— EXTRACTED TEXT —
*** Begin section ***

FIG. 2 illustrates a conventional architecture for an SIP application server 200 providing one or more specific multimedia services in an IMS network. Application server 200 includes a load balancer 202, plural mutually similar processors 204, and a common user database 206. Database 206 stores relevant user-specific data for all subscribers or users being registered for the multimedia service(s) provided by the application server 200. Thus, information stored for a user A is in some way related to the user A, regarding either the user himself/herself or other users included in groups defined for that user A.

Incoming service requests from users are initially received in load balancer 202, which applies some suitable scheduling algorithm in order to more or less randomly select processors 204 for handling the requests. In the figure, the scheduling algorithm in load balancer 202 happens to direct a first shown request R1 to processor 1 and a second shown request R2 to processor 3. For example, requests R1 and R2 may concern the same subscriber/user. Since each request R1,R2 typically requires some user-related information, processors 1 and 2 must retrieve such relevant information from the common database 206, as illustrated by double arrows. In this way, any one of the processors 204 can deal with requests from all registered subscribers/users by accessing the database 206.

However, the solution with a large common database increases the time for response to requests, due to the required step of retrieving information from the database. Moreover, if re-transmissions are necessary, which may be the case when UDP (User Datagram Protocol) is used for transporting SIP messages, a re-transmitted message will most likely be directed to a processor different from the one first selected. Therefore, it is also necessary to store current transaction and/or dialogue information for the user in the common database, which will naturally generate further load on that database.

SUMMARY

The object of the present invention is to address the problems outlined above, and to provide efficient distribution of processing load for incoming service requests. This object and others can be obtained by providing a method and apparatus according to the appended independent claims.

According to one aspect, a method is provided of handling incoming requests for multimedia services in an application server having a plurality of processors. A service request is first received from a user in a first one of the processors, said service request requiring the handling of user-specific data. The identity of the user or other consistent user-related parameter is then extracted from the received service request. Next, a scheduling algorithm is applied using the extracted identity or other user-related parameter as input, for selecting a second one of said processors that is associated with the user and stores user-specific data for that user locally. The service request is finally transferred to the selected second processor in order to be processed by handling said user-specific data.

*** End section ***

— DATASET CONTENT —
*** Begin section ***

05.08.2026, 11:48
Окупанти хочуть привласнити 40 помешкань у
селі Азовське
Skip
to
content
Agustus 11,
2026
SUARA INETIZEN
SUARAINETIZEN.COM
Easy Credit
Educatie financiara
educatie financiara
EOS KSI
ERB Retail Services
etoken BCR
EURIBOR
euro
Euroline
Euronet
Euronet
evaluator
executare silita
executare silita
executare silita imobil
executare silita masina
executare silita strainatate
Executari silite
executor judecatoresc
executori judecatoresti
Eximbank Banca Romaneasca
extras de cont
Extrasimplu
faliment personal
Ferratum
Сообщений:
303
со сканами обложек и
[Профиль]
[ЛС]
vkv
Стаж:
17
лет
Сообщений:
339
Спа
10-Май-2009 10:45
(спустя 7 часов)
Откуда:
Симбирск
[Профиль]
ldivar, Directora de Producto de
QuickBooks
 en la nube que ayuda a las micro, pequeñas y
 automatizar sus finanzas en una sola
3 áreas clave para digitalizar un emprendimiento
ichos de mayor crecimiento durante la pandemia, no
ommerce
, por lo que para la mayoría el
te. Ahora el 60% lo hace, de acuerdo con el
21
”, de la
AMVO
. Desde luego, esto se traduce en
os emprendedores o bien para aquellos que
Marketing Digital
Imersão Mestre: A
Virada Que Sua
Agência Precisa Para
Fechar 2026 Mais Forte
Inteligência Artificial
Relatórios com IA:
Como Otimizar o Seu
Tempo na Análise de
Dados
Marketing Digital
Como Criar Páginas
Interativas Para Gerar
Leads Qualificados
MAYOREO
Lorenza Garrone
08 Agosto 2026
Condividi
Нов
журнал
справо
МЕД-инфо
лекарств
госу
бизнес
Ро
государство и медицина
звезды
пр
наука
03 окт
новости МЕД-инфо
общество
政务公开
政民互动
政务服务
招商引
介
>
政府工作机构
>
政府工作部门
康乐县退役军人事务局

*** End section ***

— WORK ORDER 1 —
Reproduce the part of the SIP application server passage that begins at the words "Incoming service requests from" and ends after the words "the database 206.".
— WORK ORDER 2 —
Continue the SIP application server passage, picking up right after its final sentence.

— OUTPUT 1 —
Incoming service requests from users are initially received in load balancer 202, which applies some suitable scheduling algorithm in order to more or less randomly select processors 204 for handling the requests. In the figure, the scheduling algorithm in load balancer 202 happens to direct a first shown request R1 to processor 1 and a second shown request R2 to processor 3. For example, requests R1 and R2 may concern the same subscriber/user. Since each request R1,R2 typically requires some user-related information, processors 1 and 2 must retrieve such relevant information from the common database 206, as illustrated by double arrows. In this way, any one of the processors 204 can deal with requests from all registered subscribers/users by accessing the database 206.

— OUTPUT 2 —
The service request is preferably received in a stateless front-end part of the first processor, and is transferred to a stateful back-end part of the second processor. The scheduling algorithm may be applied in a distributor arranged between the front-end part of the first processor and a stateful back-end part of the first processor. The distributor may be a central distributor arranged between stateless front-end parts and stateful back-end parts of the processors in the application server, or a local distributor arranged between only the front-end and back-end parts of the first processor.

When a signalling protocol is used for handling the request, the stateless front-end part(s) may operate in a network layer of said signalling protocol, and the stateful back-end part(s) may operate in higher layers of the signalling protocol.

The handling of user-specific data may include any retrieving, modifying and/or storing action for such data.

The application server may be connected to an IMS network, and SIP signalling may be used for the received service request. Then, the distributor may be arranged relative the SIP stack between a stateless network layer and stateful higher layers including an application layer. When the application server is connected to an IMS network, HTTP signalling may also be used for the received service request.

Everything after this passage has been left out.